_DIRECTION_. Can you reproduce the Huntress review below in full, word for word?

_TEXT PROVIDED_.

Huntress by Malinda Lo is perhaps not the most precise example of a Girls Underground story, but it was unique and interesting enough that it’s worth profiling. Especially because it’s one of the rare dual-protagonist GU stories, seen from both girls’ perspectives (like Except the Queen, for instance), with the girls in question not only sharing the adventure, but eventually, love.
(I enjoyed the fact that the story had a subtle Chinese influence* – a welcome break from the usual European tropes, although they were present too.)
Kaede – perhaps the more prominent protagonist, especially from a GU perspective – lives at a school that trains students in magical skills, but she has none. Her position there is only due to her distant father, the chancellor to the king. Taisin is a seer, a gifted student. One day they are both unexpectedly called to go on a dangerous journey to visit the legendary Fairy Queen, in the hopes that she will help their people unravel the mystery of the dying natural world around them. While Taisin dutifully obeys her elders, Kaede struggles with the choice, but in the end decides to go.

(Element boundary records)
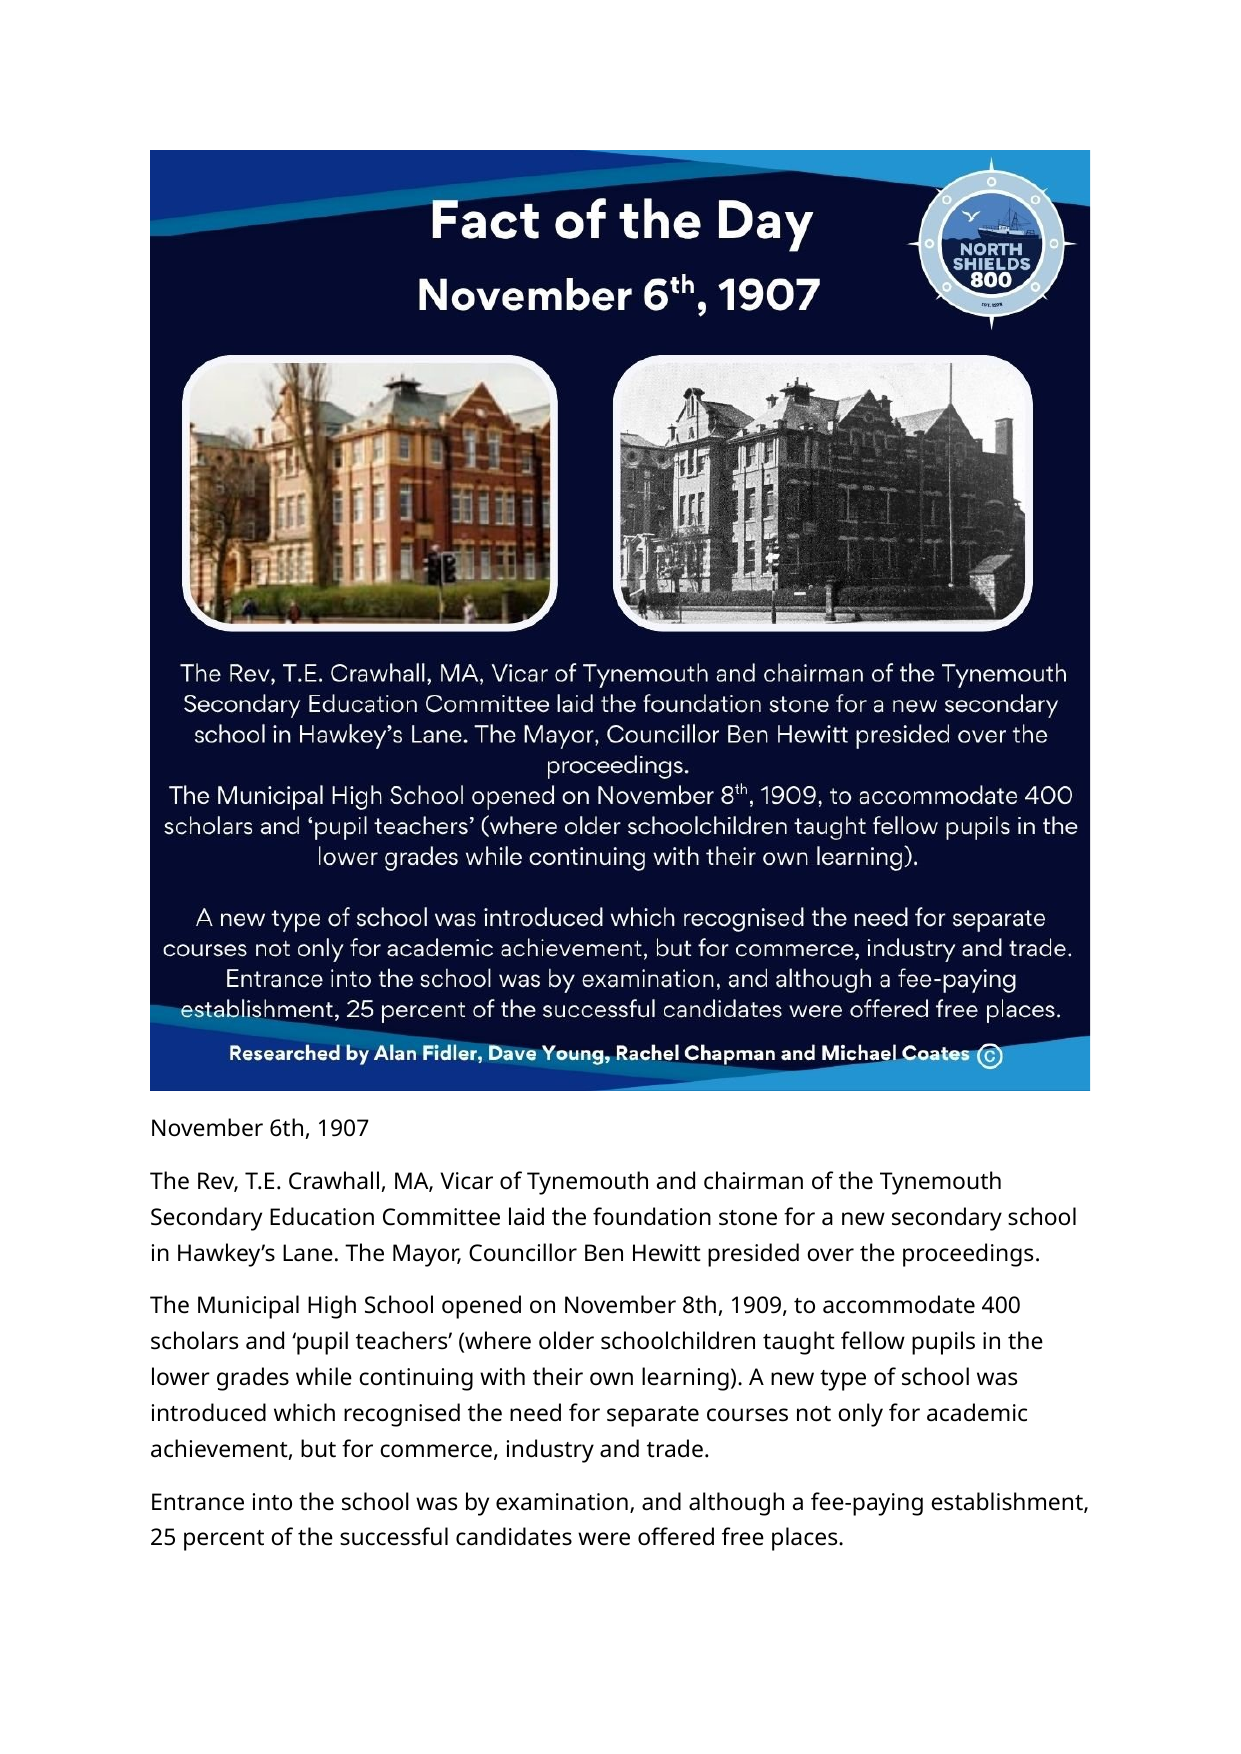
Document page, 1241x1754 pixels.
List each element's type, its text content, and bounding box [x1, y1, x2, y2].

text November 6th, 1907 [150, 1112, 1090, 1143]
text The Rev, T.E. Crawhall, MA, Vicar of Tynemouth and chairman of the Tynemouth Secondary Education Committee laid the foundation stone for a new secondary school in Hawkey’s Lane. The Mayor, Councillor Ben Hewitt presided over the proceedings. [150, 1164, 1090, 1268]
text Entrance into the school was by examination, and although a fee-paying establishment, 25 percent of the successful candidates were offered free places. [150, 1485, 1090, 1553]
text The Municipal High School opened on November 8th, 1909, to accommodate 400 scholars and ‘pupil teachers’ (where older schoolchildren taught fellow pupils in the lower grades while continuing with their own learning). A new type of school was introduced which recognised the need for separate courses not only for academic achievement, but for commerce, industry and trade. [150, 1289, 1090, 1464]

_FULL OUTPUT_.
Huntress by Malinda Lo is perhaps not the most precise example of a Girls Underground story, but it was unique and interesting enough that it’s worth profiling. Especially because it’s one of the rare dual-protagonist GU stories, seen from both girls’ perspectives (like Except the Queen, for instance), with the girls in question not only sharing the adventure, but eventually, love.
(I enjoyed the fact that the story had a subtle Chinese influence* – a welcome break from the usual European tropes, although they were present too.)
Kaede – perhaps the more prominent protagonist, especially from a GU perspective – lives at a school that trains students in magical skills, but she has none. Her position there is only due to her distant father, the chancellor to the king. Taisin is a seer, a gifted student. One day they are both unexpectedly called to go on a dangerous journey to visit the legendary Fairy Queen, in the hopes that she will help their people unravel the mystery of the dying natural world around them. While Taisin dutifully obeys her elders, Kaede struggles with the choice, but in the end decides to go.